### RECORD EXTRACTS:
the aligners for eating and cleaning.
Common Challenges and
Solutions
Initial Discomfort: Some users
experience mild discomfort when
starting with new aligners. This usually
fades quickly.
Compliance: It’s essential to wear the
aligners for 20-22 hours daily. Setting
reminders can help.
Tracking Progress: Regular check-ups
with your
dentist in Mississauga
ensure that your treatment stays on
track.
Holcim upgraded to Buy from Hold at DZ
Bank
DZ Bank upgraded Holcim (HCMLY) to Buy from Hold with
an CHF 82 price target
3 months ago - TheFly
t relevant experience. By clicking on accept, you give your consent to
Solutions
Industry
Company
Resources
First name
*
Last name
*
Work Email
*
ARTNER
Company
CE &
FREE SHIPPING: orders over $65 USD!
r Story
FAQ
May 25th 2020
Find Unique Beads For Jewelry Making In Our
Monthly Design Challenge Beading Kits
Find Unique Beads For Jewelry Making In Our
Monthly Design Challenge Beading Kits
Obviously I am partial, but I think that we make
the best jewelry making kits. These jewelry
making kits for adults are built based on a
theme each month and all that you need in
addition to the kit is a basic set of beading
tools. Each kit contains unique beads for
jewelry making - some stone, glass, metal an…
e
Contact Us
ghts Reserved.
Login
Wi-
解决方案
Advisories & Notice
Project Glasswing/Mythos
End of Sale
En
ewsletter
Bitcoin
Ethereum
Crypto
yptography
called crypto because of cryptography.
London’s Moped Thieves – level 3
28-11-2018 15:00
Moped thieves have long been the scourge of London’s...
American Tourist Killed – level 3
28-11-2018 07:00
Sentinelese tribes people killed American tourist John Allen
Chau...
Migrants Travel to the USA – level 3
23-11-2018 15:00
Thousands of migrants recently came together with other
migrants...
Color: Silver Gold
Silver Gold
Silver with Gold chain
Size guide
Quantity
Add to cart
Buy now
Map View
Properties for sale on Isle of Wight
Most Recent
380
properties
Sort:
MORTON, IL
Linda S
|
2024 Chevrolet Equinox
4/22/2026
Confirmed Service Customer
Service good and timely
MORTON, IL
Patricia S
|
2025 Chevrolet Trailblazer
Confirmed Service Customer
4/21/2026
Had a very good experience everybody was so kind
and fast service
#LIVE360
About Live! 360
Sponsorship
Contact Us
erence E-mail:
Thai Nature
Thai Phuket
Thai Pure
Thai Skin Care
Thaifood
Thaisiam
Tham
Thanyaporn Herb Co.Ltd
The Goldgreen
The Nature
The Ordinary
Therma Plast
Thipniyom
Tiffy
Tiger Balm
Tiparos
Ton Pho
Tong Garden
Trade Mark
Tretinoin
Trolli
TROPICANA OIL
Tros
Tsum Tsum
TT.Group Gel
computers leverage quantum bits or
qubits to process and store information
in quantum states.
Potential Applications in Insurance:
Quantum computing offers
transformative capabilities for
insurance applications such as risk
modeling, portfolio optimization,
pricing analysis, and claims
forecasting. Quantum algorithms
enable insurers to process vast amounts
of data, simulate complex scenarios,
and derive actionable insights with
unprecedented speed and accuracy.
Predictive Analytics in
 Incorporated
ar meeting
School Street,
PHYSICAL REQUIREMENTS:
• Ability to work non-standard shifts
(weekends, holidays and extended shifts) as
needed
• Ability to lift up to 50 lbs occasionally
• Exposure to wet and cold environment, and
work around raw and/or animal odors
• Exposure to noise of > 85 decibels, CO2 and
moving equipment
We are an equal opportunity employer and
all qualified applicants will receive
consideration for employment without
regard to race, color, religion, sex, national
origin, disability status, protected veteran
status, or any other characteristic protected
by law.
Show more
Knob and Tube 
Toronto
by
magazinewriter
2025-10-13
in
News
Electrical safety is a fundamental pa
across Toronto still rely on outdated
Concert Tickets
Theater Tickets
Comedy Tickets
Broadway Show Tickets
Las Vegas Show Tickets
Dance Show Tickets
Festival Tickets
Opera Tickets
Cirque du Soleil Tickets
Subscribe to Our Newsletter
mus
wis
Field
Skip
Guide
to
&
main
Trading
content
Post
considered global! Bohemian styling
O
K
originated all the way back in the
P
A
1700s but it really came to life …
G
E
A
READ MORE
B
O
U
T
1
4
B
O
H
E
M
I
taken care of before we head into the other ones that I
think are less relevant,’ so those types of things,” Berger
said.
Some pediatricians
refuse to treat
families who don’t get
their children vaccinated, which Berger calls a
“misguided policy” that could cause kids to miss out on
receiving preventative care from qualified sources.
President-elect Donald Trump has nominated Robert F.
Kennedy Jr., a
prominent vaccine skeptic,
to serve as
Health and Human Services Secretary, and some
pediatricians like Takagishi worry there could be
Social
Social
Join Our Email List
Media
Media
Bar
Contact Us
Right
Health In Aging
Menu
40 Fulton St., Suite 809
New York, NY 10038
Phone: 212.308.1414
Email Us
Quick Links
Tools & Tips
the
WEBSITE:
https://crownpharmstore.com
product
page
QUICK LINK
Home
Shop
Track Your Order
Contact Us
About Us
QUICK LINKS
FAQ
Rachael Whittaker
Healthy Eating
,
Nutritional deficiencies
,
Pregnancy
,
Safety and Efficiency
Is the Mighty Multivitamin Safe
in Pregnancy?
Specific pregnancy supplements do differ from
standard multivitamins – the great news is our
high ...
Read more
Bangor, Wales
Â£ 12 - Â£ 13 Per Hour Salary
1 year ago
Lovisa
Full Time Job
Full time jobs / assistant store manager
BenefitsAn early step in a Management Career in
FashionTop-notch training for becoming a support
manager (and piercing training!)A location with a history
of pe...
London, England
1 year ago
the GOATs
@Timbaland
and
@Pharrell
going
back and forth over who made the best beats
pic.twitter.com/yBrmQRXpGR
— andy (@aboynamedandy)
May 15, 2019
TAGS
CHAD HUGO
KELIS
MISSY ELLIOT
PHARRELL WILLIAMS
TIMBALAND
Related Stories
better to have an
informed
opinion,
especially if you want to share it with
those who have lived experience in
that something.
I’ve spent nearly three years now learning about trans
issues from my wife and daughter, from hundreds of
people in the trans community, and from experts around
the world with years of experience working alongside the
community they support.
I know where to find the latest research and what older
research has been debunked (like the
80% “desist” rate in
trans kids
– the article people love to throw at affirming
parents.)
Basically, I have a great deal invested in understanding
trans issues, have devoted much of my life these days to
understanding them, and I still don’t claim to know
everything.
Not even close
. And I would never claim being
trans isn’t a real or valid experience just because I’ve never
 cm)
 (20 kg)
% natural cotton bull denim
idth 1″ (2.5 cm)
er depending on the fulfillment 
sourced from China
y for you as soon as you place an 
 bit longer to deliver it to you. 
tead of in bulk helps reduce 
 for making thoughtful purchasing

### REQUIRED ACTION:
Whenever a line of the data holds the string "relevant", pick that line out.

### SOLUTION:
t relevant experience. By clicking on accept, you give your consent to
think are less relevant,’ so those types of things,” Berger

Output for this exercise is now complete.